Tony Romo spent the last decade as the quarterback of the Dallas Cowboys, shattering the team's passing records. He also developed a reputation in the offseason as a very good golfer and spent a lot of time on the links outside of the NFL season. Now that Romo has retired from the NFL and before he starts his new career as a color commentator for CBS Sports, Romo is trying to qualify for the U.S. Open, one of the biggest professional golf tournaments in the world.

Tony Romo and the U.S. Open

This isn't the first time that Tony Romo has tried to qualify for the U.S.

Open. In 2010, during the Dallas Cowboys offseason, Romo also tried to qualify for the golfing tournament and actually made it out of the local qualifying round. 35 players moved on from that round but only two could move on to the next round. That round was a 36-hole qualifier and Romo opened with a 71. There were two weather delays and Tony ended up dropping out of competition. The only other player to go through local qualifying and actually win the U.S. Open was Orville Moody in 1969.

Tony Romo post-Dallas Cowboys

The same day that the Dallas Cowboys released Tony Romo, he announced he was retiring from the NFL rather than move on and try to make it with another team.
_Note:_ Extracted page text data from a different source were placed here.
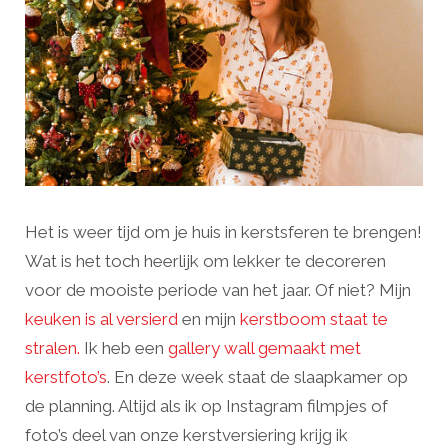
Het is weer tijd om je huis in kerstsferen te brengen!
Wat is het toch heerlijk om lekker te decoreren
voor de mooiste periode van het jaar. Of niet? Mijn
keuken is al versierd
en mijn
kerstboom staat te
stralen.
Ik heb een
gallery wall gemaakt met
kerstfoto’s
. En deze week staat de slaapkamer op
de planning. Altijd als ik op Instagram filmpjes of
foto’s deel van onze kerstversiering krijg ik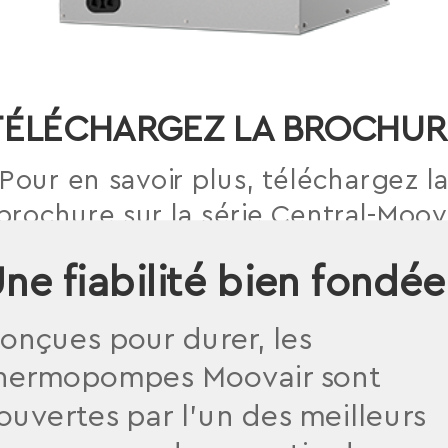
TÉLÉCHARGEZ LA BROCHUR
Pour en savoir plus, téléchargez l
brochure sur la série Central-Moov
ne fiabilité bien fondée
TÉLÉCHARGEZ LE FICHIER PDF
onçues pour durer, les
hermopompes Moovair sont
ouvertes par l’un des meilleurs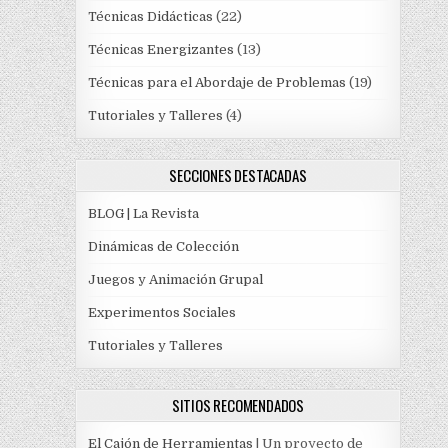
Técnicas Didácticas
(22)
Técnicas Energizantes
(13)
Técnicas para el Abordaje de Problemas
(19)
Tutoriales y Talleres
(4)
SECCIONES DESTACADAS
BLOG | La Revista
Dinámicas de Colección
Juegos y Animación Grupal
Experimentos Sociales
Tutoriales y Talleres
SITIOS RECOMENDADOS
El Cajón de Herramientas
| Un proyecto de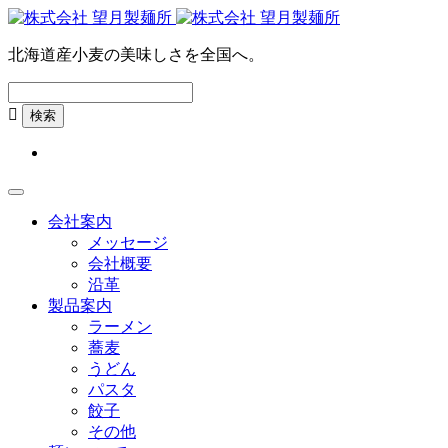
北海道産小麦の美味しさを全国へ。

会社案内
メッセージ
会社概要
沿革
製品案内
ラーメン
蕎麦
うどん
パスタ
餃子
その他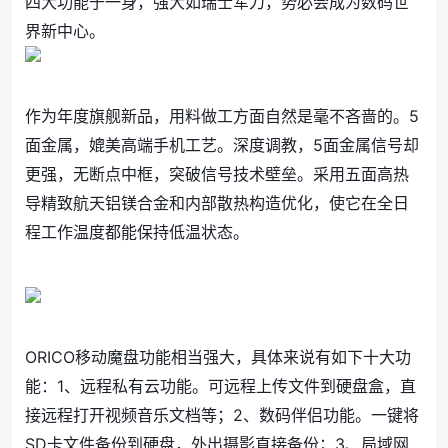
四大功能于一身，强大如瑞士军刀，势必会成为数码世
界新中心。
作为年度旗舰新品，用料做工方面自然是毫不吝啬的。5
面金属，媲美高端手机工艺。深度调教，5面金属信号却
更强，无断点中框，突破信号技术壁垒。采用五面高热
导精致航天铝镁合金和内部散热构造优化，使它在全日
程工作温度都能保持低温状态。
ORICO移动魔盘功能相当强大，具体来说有如下十大功
能：1、远程私有云功能。可远程上传文件到硬盘盒，直
接远程打开视频音乐文档等；2、数码伴侣功能。一键将
SD卡文件备份到硬盘，外出摄影直接备份；3、局域网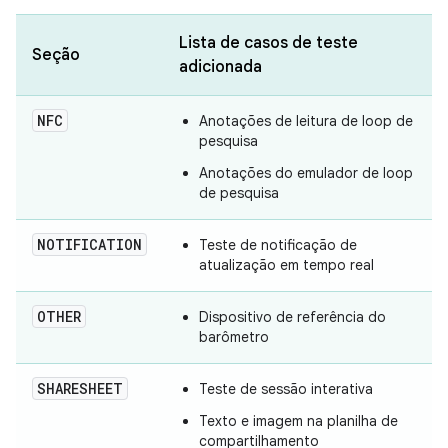
Lista de casos de teste
Seção
adicionada
NFC
Anotações de leitura de loop de
pesquisa
Anotações do emulador de loop
de pesquisa
NOTIFICATION
Teste de notificação de
atualização em tempo real
OTHER
Dispositivo de referência do
barômetro
SHARESHEET
Teste de sessão interativa
Texto e imagem na planilha de
compartilhamento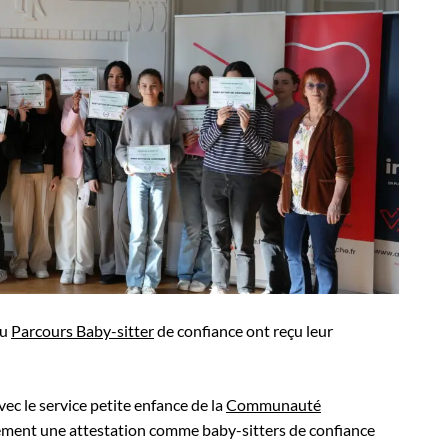
au
Parcours Baby-sitter
de confiance ont reçu leur
avec le service petite enfance de la
Communauté
lement une attestation comme baby-sitters de confiance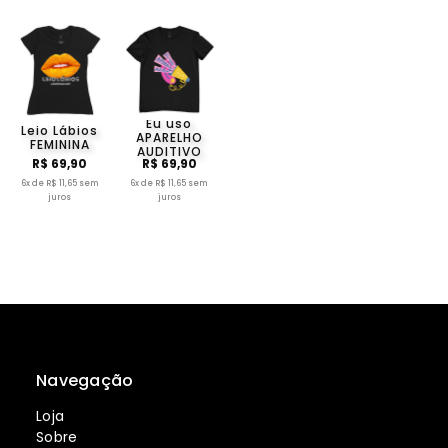
Eu uso
Leio Lábios
APARELHO
FEMININA
AUDITIVO
R$ 69,90
R$ 69,90
6x de R$ 11,65 sem
6x de R$ 11,65 sem
juros
juros
Navegação
Loja
Sobre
The Houston Texans wanted to sign Romo but he chose instead to sign a contract to become the number one color commentator for CBS Sports, replacing Phil Simms in the role.

Outside of signing with CBS Sports, Romo has kept his name in the public eye thanks to a number of honors. The Dallas Mavericks made him an honorable player for their final home game of the NBA season. The Texas Legislature honored him on Wednesday. The Dallas Cowboys will surely honor Romo sometime this season as well. Now, with the U.S.

Open qualifying news, it looks like Tony will remain in the sports public's eye for the foreseeable future.

Tony Romo and his future

As long as Tony Romo is making news, the questions will always come up about whether or not he is really retired from the NFL. The Dallas Cowboys released him but Tony Romo never filed his retirement papers with the NFL.

If the Cowboys had held him, they would have controlled his frozen contract if he ever decided to come back. Since Dallas released him, Romo can come back and play for any team in the NFL if they call him and make a big enough offer. That includes the Cowboys, who could keep his number on speed dial in case something happens to Dak Prescott this season.